--- Available data ---
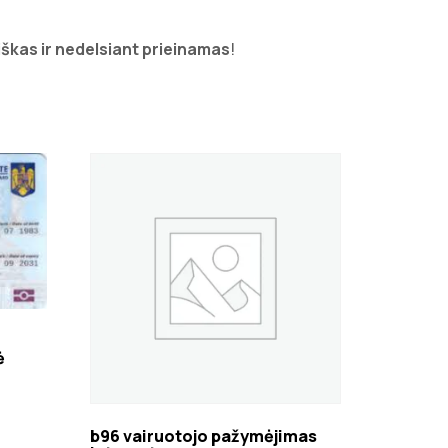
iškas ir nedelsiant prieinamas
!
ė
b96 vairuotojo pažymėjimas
---
--- Available data ---
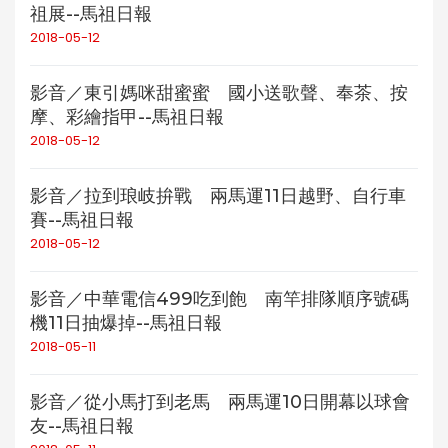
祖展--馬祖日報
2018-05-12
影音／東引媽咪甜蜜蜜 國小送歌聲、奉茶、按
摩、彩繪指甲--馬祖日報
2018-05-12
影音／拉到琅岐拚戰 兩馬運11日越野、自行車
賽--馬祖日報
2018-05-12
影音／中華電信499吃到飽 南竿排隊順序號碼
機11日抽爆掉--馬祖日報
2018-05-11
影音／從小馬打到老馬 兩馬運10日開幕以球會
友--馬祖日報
---
--- Available data ---
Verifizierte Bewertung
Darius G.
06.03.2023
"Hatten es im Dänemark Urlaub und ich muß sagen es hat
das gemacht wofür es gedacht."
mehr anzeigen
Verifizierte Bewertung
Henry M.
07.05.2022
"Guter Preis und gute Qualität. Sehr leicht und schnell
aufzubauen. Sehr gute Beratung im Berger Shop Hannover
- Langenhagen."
---
Task brief – Which lines in the records above contain the string "馬祖日報"? Copy each one.

Answer section –
祖展--馬祖日報
摩、彩繪指甲--馬祖日報
賽--馬祖日報
機11日抽爆掉--馬祖日報
友--馬祖日報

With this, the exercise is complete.